После отъезда Стародворского из Шлиссельбурга у нас наступило временное затишье, приток новостей прекратился, и наши мысли были больше заняты тем, что рассказывал нам Гершуни о делах в России до его ареста. Обаятельная сама по себе личность Гершуни и его сообщения о том, каковое направление социалистическое движение принимает в настоящее время в России, заставили нас забыть о своей личной судьбе. Мы рады были скорому обновлению России и легко мирились с тем, что нас обошел и в этот раз манифест, изданный по поводу рождения наследника русского престола. Слушали мы по-очередно,—по-очередно потому, что мы не могли все собираться в огороде так называемом большом, где находилось большинство парников и где нам разрешалось быть в числе 4-х.—Но в конце первой половины октября мы стали замечать, что жандармы с большим интересом читают газеты. В окно моей камеры дневной, которая выходила в ту сторону, где находились квартиры наших караульных, мне не раз приходилось видеть, как то доктор, то офицеры совместно с их дамами, гуляя по аллеям с жадностью брали из рук принесшего солдата газету и тут же кто-нибудь читал ее вслух. Унтера тоже вытаскивали из-под полы газету, как только сходили с вышки, с которой они наблюдали за нами и с захватывающим интересом читали. Мы начали при удобном уединении с тем или другим унтером, который позволял себе иногда кое-что сообщать нам, спрашивать о новостях. Числа, вероятно 18 октября я спросил одного такого унтера, который сначала сказал мне, что новостей много: «но боюсь я лишнее говорить вам,—сами ведь знаете, что нам за это может нагореть», но потом, вероятно, не сдержав своего желания поделиться приятной новостью и со мной, сказал: «Там пятой так наступили на хвост бюрократии, что аж только пыль из них сыпется». И затем проводив меня до запертых дверей моего огорода, быстро поворотив, ушел от соблазна проговориться больше. Вскоре после этого проходил по вышке смотритель; когда он поравнялся с моим огородом, я спросил его, каковы новости сообщают нынче газеты. «Сегодня, ответил смотритель, есть крупная новость. Вчера объявлен манифест уже настоящей конституции, теперь уж Дума будет не совещательным собранием, а законо-
280

281
дательным». «Очень приятная новость,—сказал ему на это я.

+---+

--- Проверьте понимание ---
1: Сколько заключенных, согласно отрывку о Шлиссельбурге, могли одновременно находиться в так называемом большом огороде?
2: Продолжите отрывок о Шлиссельбурге с того места, где он обрывается.

--- Фрагмент данных ---

+---+

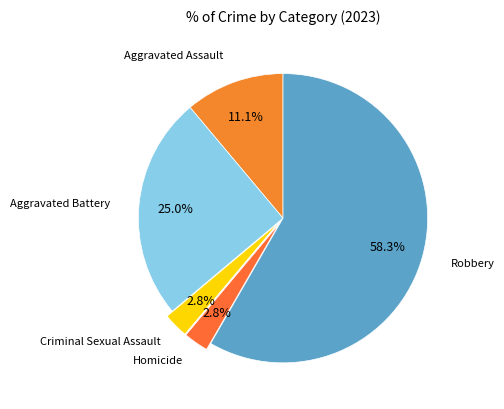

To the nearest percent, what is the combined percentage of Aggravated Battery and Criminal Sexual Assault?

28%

+---+

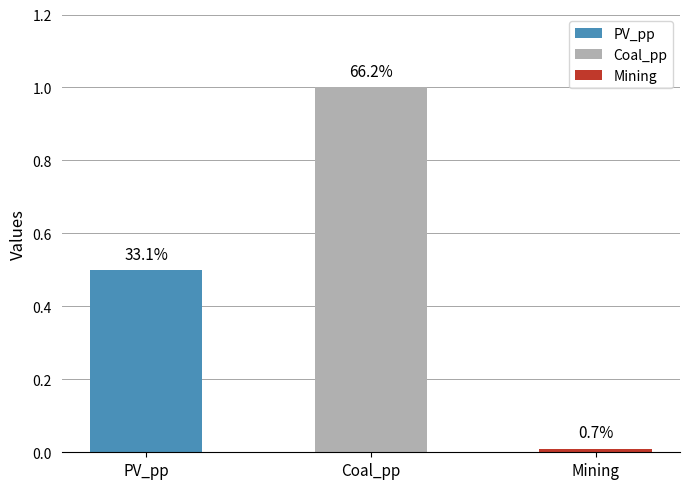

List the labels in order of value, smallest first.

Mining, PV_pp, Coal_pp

+---+

--- Ответы ---
1: Там разрешалось быть в числе четырех человек.

2:
А скажите,—спросил я вновь его,—обыкновенно, когда в других государствах издавался акт о конституции, то вместе с тем объявлялась амнистия по политическим делам, у нас насчет амнистии ничего нет?»—«Пока, ответил мне смотритель, об амнистии ничего не слышно», и прошел дальше своим путем. Стоявший пред моим огородом унтер, когда смотритель ушел, обратился ко мне со словами: «Тоже скрывают,—там требуют амнистии для вас, и вас наверно, скоро увезут. Во всяком случае наверно не позже 20 февраля, когда соберется Дума». Вместе с этим он рассказал мне о забастовке. «Никто, сказал он мне, ни за какие деньги, не хотел становиться на работу, и потому железные дороги не ходили, ну, словом сказать, все было отрезано. Кто быль в дороге, так на дороге и остался».—«Ну, а сейчас»?, спросил я. «Сейчас, ответил унтер, движение началось, потому эти уступили. Там что только делалось просто любо-дорого читать. Задали-таки им за то, что в японском море отдали матросиков на съедение ракам. Словом, теперь нет такого дурака в России, который сказал бы, что все должно быть по-старому, все стали смотреть открытыми глазами».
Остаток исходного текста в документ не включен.